Grand jury won’t indict woman accused of threatening Trump



A federal grand jury has declined to indict a woman accused of threatening President Trump, the second surprising Washington, D.C., grand jury decision in as many weeks.

Nathalie Rose Jones, 50, was arrested on Aug. 16 in the nation’s capital and accused of making death threats against Trump on social media.

She posted her threats on a Facebook account, which was first noticed by Secret Service agents in early August, according to the feds.

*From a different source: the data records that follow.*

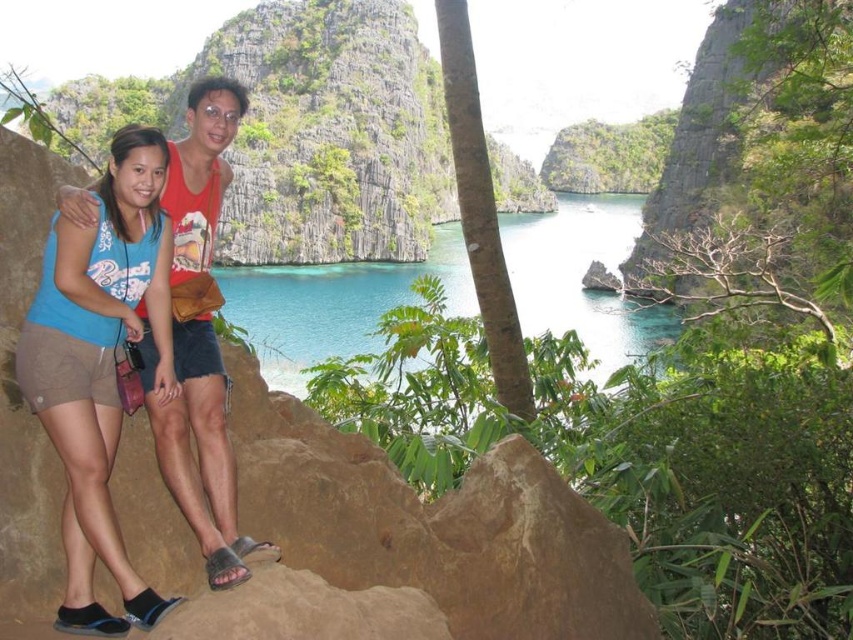
Question: Does blue fabric shorts at lower left have a lesser width compared to matte red tank top at center?

Choices:
 (A) yes
 (B) no

Answer: (A)

Question: Does blue fabric shorts at lower left appear on the right side of clear blue water at center?

Choices:
 (A) no
 (B) yes

Answer: (A)

Question: Estimate the real-world distances between objects in this image. Which object is closer to the clear blue water at center?

Choices:
 (A) blue fabric shorts at lower left
 (B) matte red tank top at center

Answer: (A)

Question: Which point is closer to the camera?

Choices:
 (A) clear blue water at center
 (B) matte red tank top at center
 (C) blue fabric shorts at lower left

Answer: (C)

Question: Does clear blue water at center have a greater width compared to matte red tank top at center?

Choices:
 (A) yes
 (B) no

Answer: (A)

Question: Which object appears closest to the camera in this image?

Choices:
 (A) clear blue water at center
 (B) blue fabric shorts at lower left

Answer: (B)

She allegedly wrote, “I am willing to sacrificially kill this POTUS by disemboweling him and cutting out his trachea.”

D.C. U.S. Attorney and former Fox News host Jeanine Pirro called it “one of the most serious crimes and one that will be met with swift and unwavering prosecution.”

But the grand jury didn’t see it that way and declined to provide an indictment against Jones, according to her lawyer, public defender Mary Manning Petras.

“Given that finding, the weight of the evidence is weak,” Petras wrote Monday in a court filing. “The government may intend to try again to obtain an indictment, but the evidence has not changed and no indictment is likely.”

Grand juries rarely ever decline to indict someone, such that legal experts often say “a grand jury will indict a ham sandwich.”

But last week, in another surprising loss for prosecutors, a different D.C. grand jury refused to indict a man accused of throwing a sandwich at a Customs and Border Patrol agent in the nation’s capital.